By the summer of 1936, the International’s P.R. campaign had failed to sway popular opinion.

Sound films were not only accepted, but embraced by audiences.

Plus, the sound films guaranteed some sort of consistency of product. In the past, every time a silent movie was accompanied by an orchestra, the music would be different each time. Sound films changed all that.

BRING BACK THE FLESH

Local 802 decided that a more confrontational strategy was required to persuade theatres to bring back live music and vaudeville acts.

So Local 802 held a mass meeting to kick off a campaign to bring the “flesh” back to motion picture theatres.

Close to 5,000 musicians, actors, and “friends of stage shows” were at the Manhattan Opera House.

Dignitaries such as W.C. Handy and Rose Schneiderman, secretary of the Women’s Trade Union League, addressed the crowd.

Local 802 Secretary Fred Birnbach proposed a boycott of neighborhood theatres that did not employ musicians.

The resolution stated that musicians had been “thrown out of theatres in a complete disregard for the public’s love for live entertainment” as well as a disgregard for the economic consequences for musicians and actors themselves.

Over subsequent weeks, Local 802 picketed theatres throughout the city, printed 50,000 buttons, and distributed 10,000 placards for businesses to display in store windows calling for the return of “living music.”

The Local 802 Executive Board proposed more mass meetings and special public concerts.

In a letter to the editor published in the New York Times, Local 802 stated that the theatre campaign was not “a fight against canned music,” but rather a “fight for reemployment by men displaced not by machine but by the elimination of orchestras and actors in order to swell profits.”

Next, the union established neighborhood committees to approach theatre managers directly to request live music.
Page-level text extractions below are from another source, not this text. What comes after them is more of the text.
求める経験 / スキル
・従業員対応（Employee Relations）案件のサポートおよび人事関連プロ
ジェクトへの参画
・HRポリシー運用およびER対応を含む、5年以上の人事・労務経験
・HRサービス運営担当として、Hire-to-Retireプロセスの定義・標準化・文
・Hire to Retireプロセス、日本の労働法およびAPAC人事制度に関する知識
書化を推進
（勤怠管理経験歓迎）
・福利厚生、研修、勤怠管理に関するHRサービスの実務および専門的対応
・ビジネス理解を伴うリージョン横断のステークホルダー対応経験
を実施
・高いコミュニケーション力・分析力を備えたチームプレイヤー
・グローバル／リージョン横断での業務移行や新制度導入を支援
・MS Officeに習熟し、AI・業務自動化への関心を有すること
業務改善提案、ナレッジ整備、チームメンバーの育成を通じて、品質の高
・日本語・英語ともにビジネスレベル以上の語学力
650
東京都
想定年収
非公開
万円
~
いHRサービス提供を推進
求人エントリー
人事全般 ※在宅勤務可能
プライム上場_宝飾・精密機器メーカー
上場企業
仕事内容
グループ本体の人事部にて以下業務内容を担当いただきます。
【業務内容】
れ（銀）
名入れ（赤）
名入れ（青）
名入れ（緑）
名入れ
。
There were no concrete results.

The picket lines thinned out considerably during the winter months of 1936 and 1937, picked up again in March, but by all accounts New York labor leaders had been silent with regard to the musicians’ strike.

It must be remembered, though, that Local 802 was not always visible at labor solidarity events at that time in history, except for its militant left wing, which regularly participated in the city’s May Day parade.
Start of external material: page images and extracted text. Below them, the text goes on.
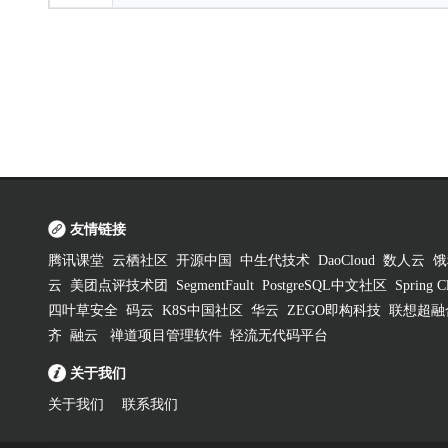
友情链接
腾讯课堂
云栖社区
开源中国
中生代技术
DaoCloud
数人云
饿
云
美团点评技术团
SegmentFault
PostgreSQL中文社区
Spring
四叶草安全
码云
K8S中国社区
华云
ZEGO即构科技
联想超融
齐
融云
禅道项目管理软件
轻流无代码平台
关于我们
关于我们
联系我们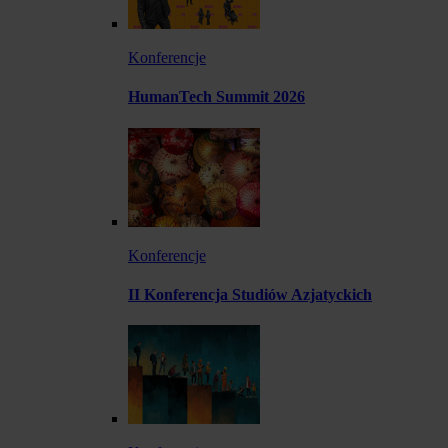
Konferencje
HumanTech Summit 2026
Konferencje
II Konferencja Studiów Azjatyckich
Finally, the union tried a unified campaign against the RKO theatre company. RKO was chosen as a target because, in the union’s view, it actively destroyed live music by taking over former vaudeville houses (which did hire live musicians) and replacing them with movie theatres. At the time, RKO operated 28 houses in the city.

This campaign at first generated more rank-and-file support than any previous efforts, but the fuse was hot and fast and died quickly. One week later, at the AFM Convention of 1937, Local 802 failed to get support for its theatre campaign.

Delegates from 802 introduced 14 specific proposals from the floor to restrict the mechanization of music. The Federation vehemently opposed 802’s proposals, especially suggestions for direct action against the studios and a ban on recording.

With no national support, 802 leadership believed the movement was doomed, and with what the local had paid out in strike funds, vouchers, and relief, continuation of the strike would amount to financial suicide.

So on July 8, 1937, the Executive Board voted to end the strike against movie theatres.